Increasing product titers challenge chromatographic separations and play to the strengths of bulk separation techniques such as precipitation and liquid-liquid extraction. Further, bulk separation techniques lend themselves readily to true continuous operation without complex equipment. Here we describe the design of a continuous precipitation process for the capture of monoclonal antibodies from concentrated (~100 g/L) cell culture media.
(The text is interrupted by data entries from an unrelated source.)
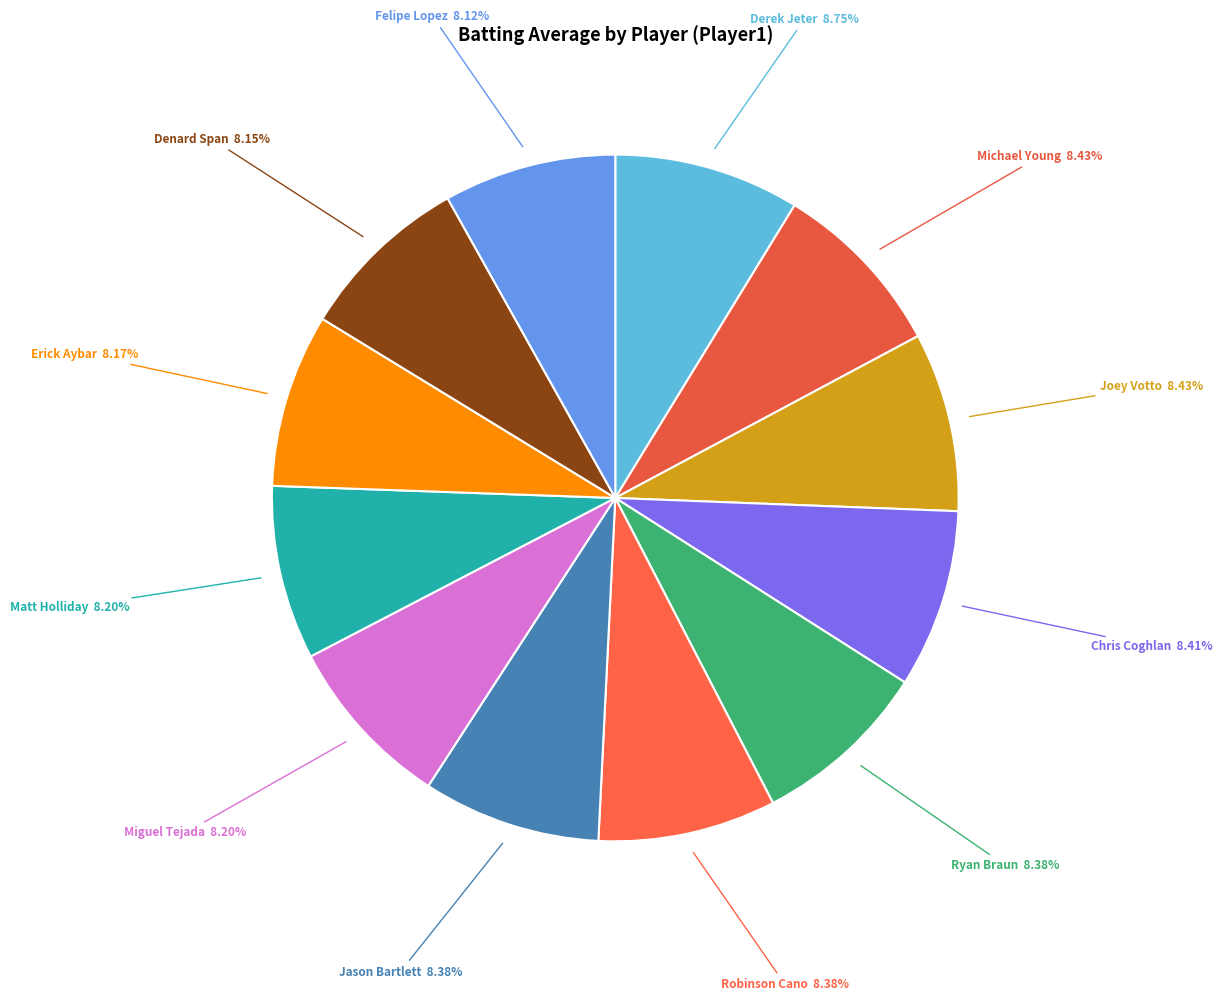

Does any single category account for the majority?

No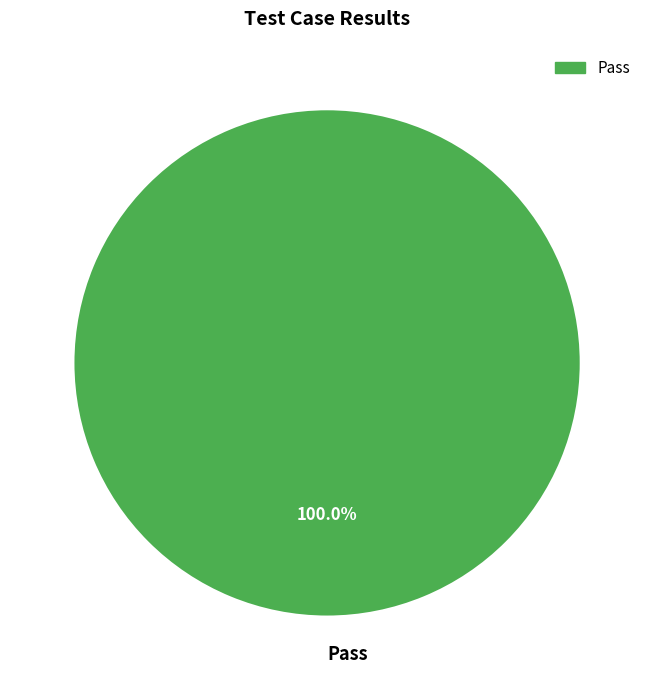

Does any single category account for the majority?

Yes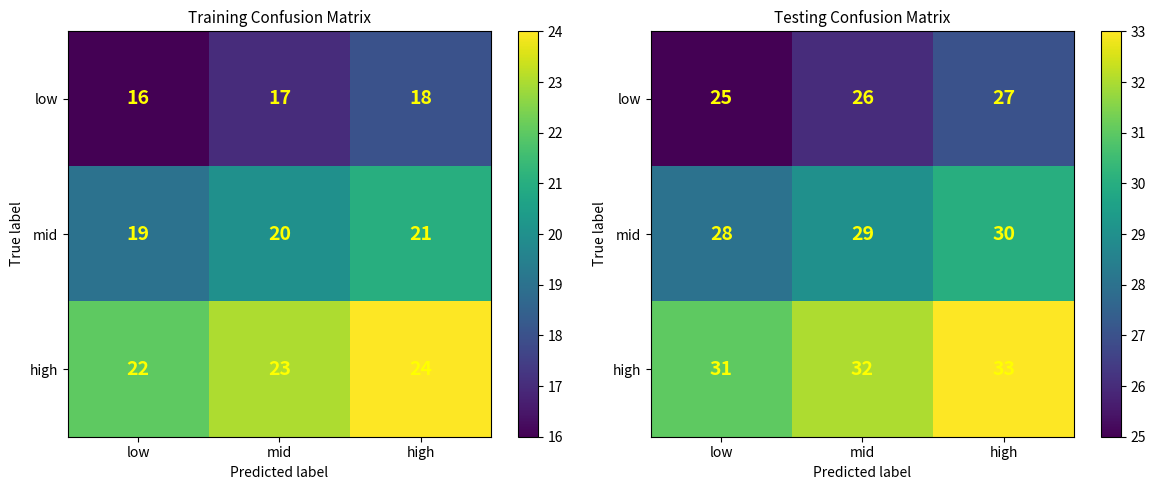

What is the difference between the maximum and minimum values in the low series?

2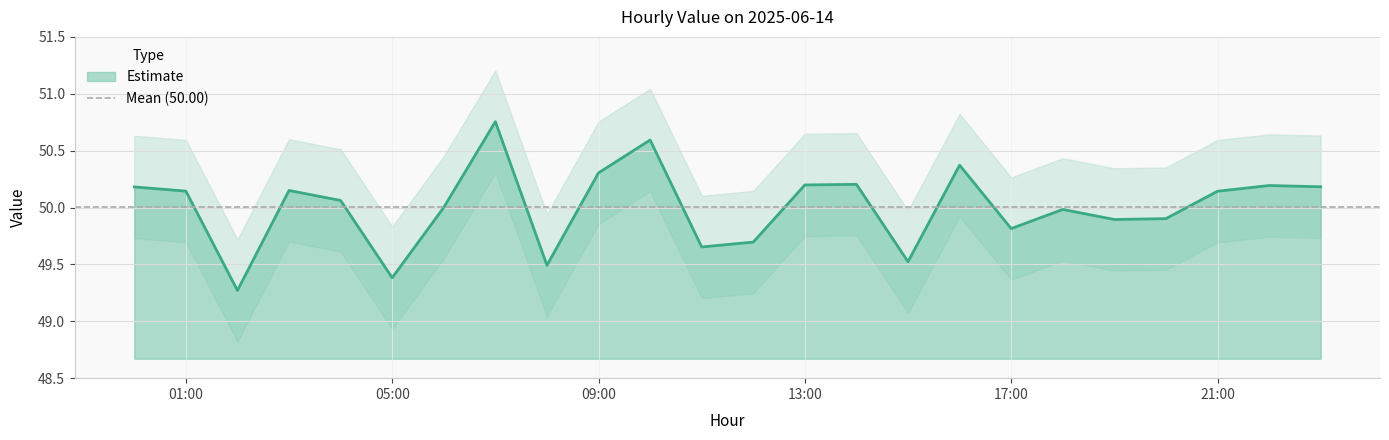

What is the change in value from 2025-06-14 16:00:00 to 2025-06-14 22:00:00?

-0.2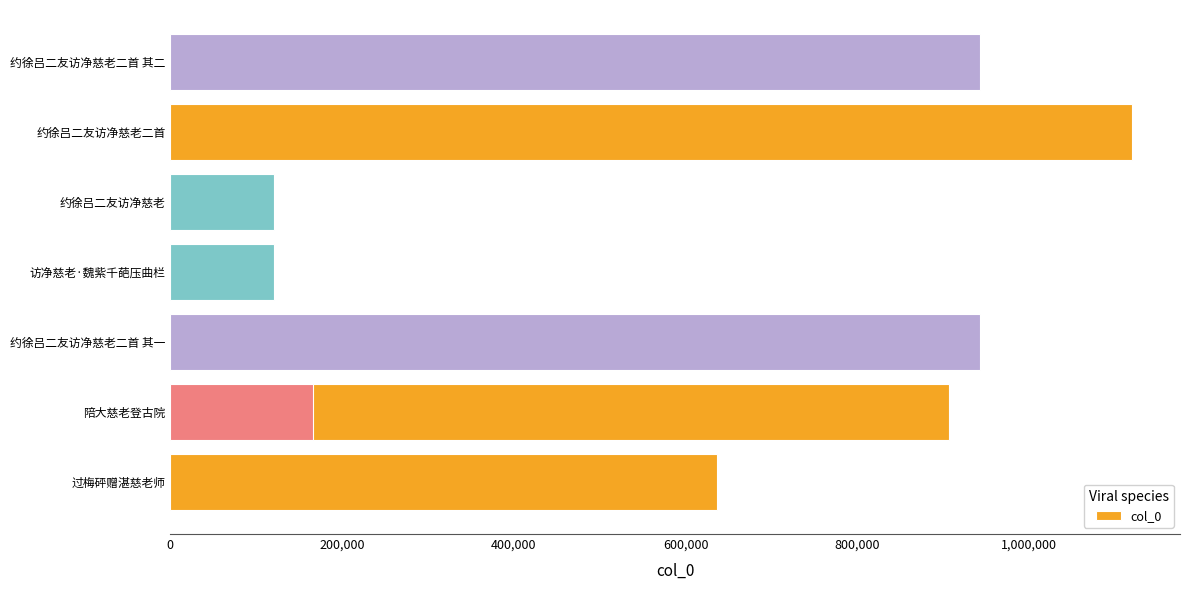

True or false: the data shows 254738 at 7.

False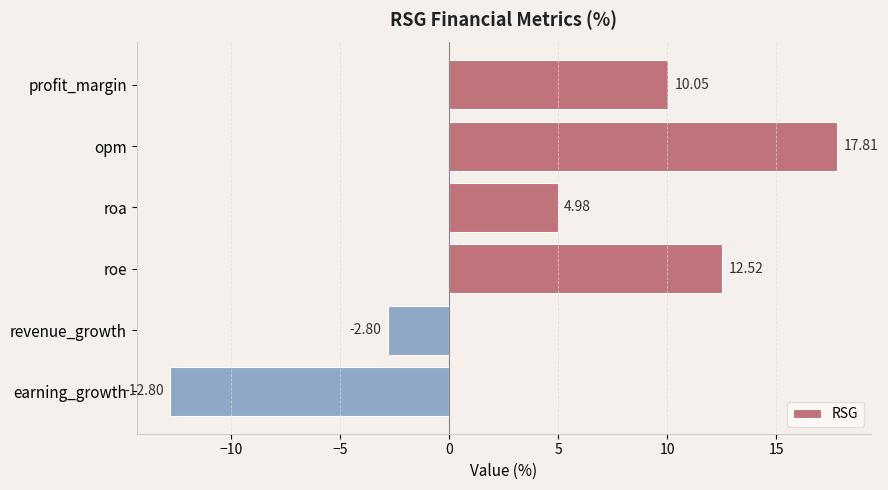

What is the average value?

5.0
A continuous tubular reactor design with static mixing elements was implemented to ensure that each fluid element experienced the same mixing conditions between target and precipitant streams and the same overall fluid shear rate history. The continuous tubular format also permitted the independent control of the perikinetic and orthokinetic phases of precipitation through the spatially sequential addition of multiple precipitants (ZnCl2 and PEG3350). The space-time of the perikinetic precipitation portion of the reactor was determined by the characteristic time-scale of perikinetic aggregation; the space-time of the orthokinetic aggregation portion of the reactor was similarly determined. The Camp number of the process was sufficient to produce a stable particle size distribution. Runs conducted with an industrial partner resulted in yields exceeded 80%,~2.5x reduction in HCPs, and ~16x reduction in LMW impurities. An added benefit of the precipitation operation was that the dewatered precipitate phase had 90+ days of storage stability at between 2 to 8 °C, permitting the insertion of a hold step if needed. The process scaled readily from 50 L to 1000 L by matching power input per unit volume, producing reproducible particle size distributions, yields and purities: for scale up it is possible to both number up and up-size the hardware; it is also possible to scale the continuous process down for small-scale process development work.